- 著作を語る
- 2021.06.29
<武藤所長 著作を語る>
#19『スポーツと疲労骨折』南江堂, 1990年刊
・発刊:1990年5月1日
・編集:武藤芳照, 伊藤晴夫, 片山直樹
・発行:南江堂
・サイズ:B5
・ページ数:300
・ISBN:978-4524256662
筆者が整形外科医として臨床的研究に携わった最初の仕事が、疲労骨折であった。
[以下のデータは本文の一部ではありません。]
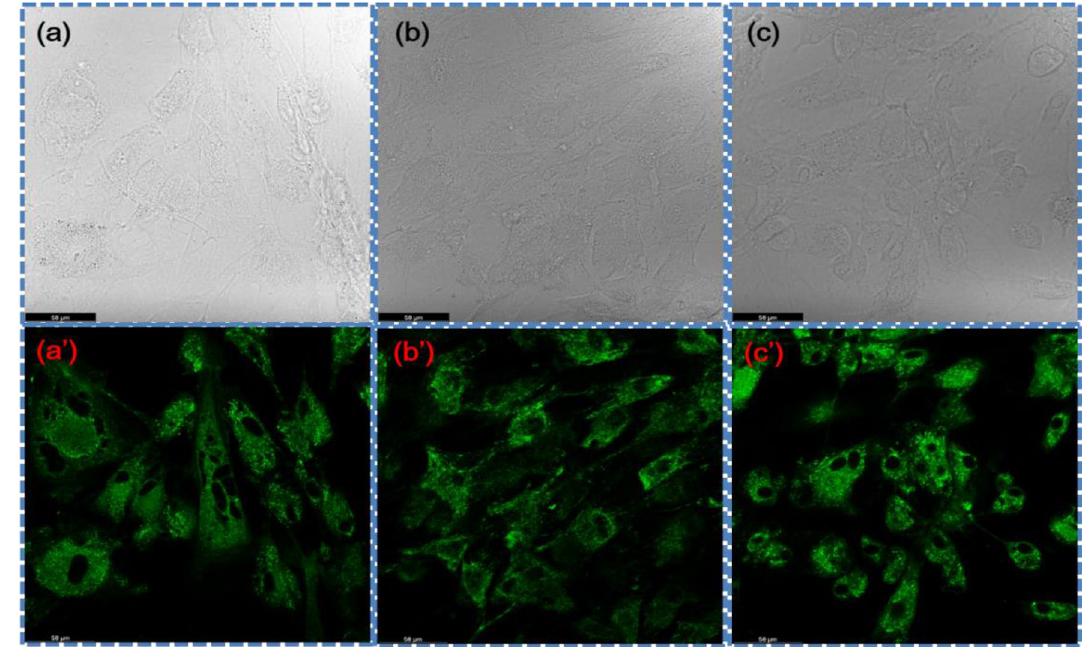
Figure 8. Confocal microscopic images of rabbit chondrocyte proliferation study staining ( a,a ʹ ) with mitotracker assay kit with scaffold, ( b,b ʹ ) with mitotracker assay kit immersed in SGNR, and ( c,c ʹ ) with mitotracker assay kit immersed in SGNR and treated with NIR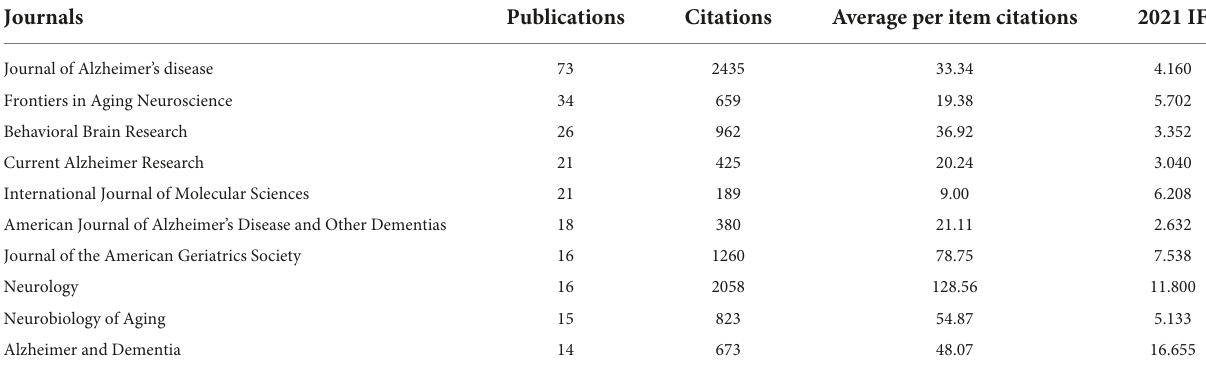
TABLE 4 Top 10 most productive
過労性骨障害とも呼称されるこのスポーツ障害は、古くて新しいスポーツ医学の大きな課題の一つである。
本書の「あとがき」にも記したように、世界的な疲労骨折の教科書として広く読まれ、数え切れないほど引用されている名著『Stress Fractures』(Michael Devas, 1975年, 英国)に触発されて企画・構成、制作された。
本書の執筆者には、筆者が常勤医として勤務し、1981年8月に東京大学に転任してからも非常勤医師として勤め続けた東京厚生年金病院整形外科(森 健躬 部長)の当時のメンバー全員(18名)が参画したものである。
ハードカバーにラグビーの動的写真の表紙、B5判全300頁の大部の本書は、下記の目次・構成で制作された。
I. 疲労骨折
II. 脛骨疲労骨折
III. 腓骨疲労骨折
IV. 中足骨疲労骨折
V. 大腿骨疲労骨折
VI. 骨盤部疲労骨折
VII. 膝蓋骨疲労骨折
VIII. 足部疲労骨折(踵骨、舟状骨、種子骨)
IX. 上肢疲労骨折(上腕骨、尺骨・橈骨、手指)
X. 脊椎の疲労骨折(頚椎、胸椎、腰椎)
XI. 体幹部疲労骨折(鎖骨、胸骨、肩甲骨、肋骨)
XII. 骨・関節疾患に伴う疲労骨折(慢性関節リウマチ、骨粗鬆症、人工関節)
付章 疲労骨折部位別症例報告集
各章の記述に関わる重要な文献も総覧できるようにしつらえられており、「今後の疲労骨折の研究のためのきわめて有用な資料となることは疑いない」(巻頭言、森健躬)の通り、それ以後、疲労骨折の論述をする際や学会発表において、本書がしばしば引用されてきた。
疲労骨折を介して、「日本のスポーツ医学の振興とその実践に非常に大きな意味を持つ本」(発刊によせて、三島濟一 東京厚生年金病院院長/日本医師会副会長)として、スポーツ医学・整形外科学の教科書的成書として長く活用されることを希望している。
ちなみに、本書の南江堂の編集担当者の一人が小立鉦彦 現同社取締役会長であり、本書の制作を介して、長い交流が始まる契機となったのは嬉しい記憶である。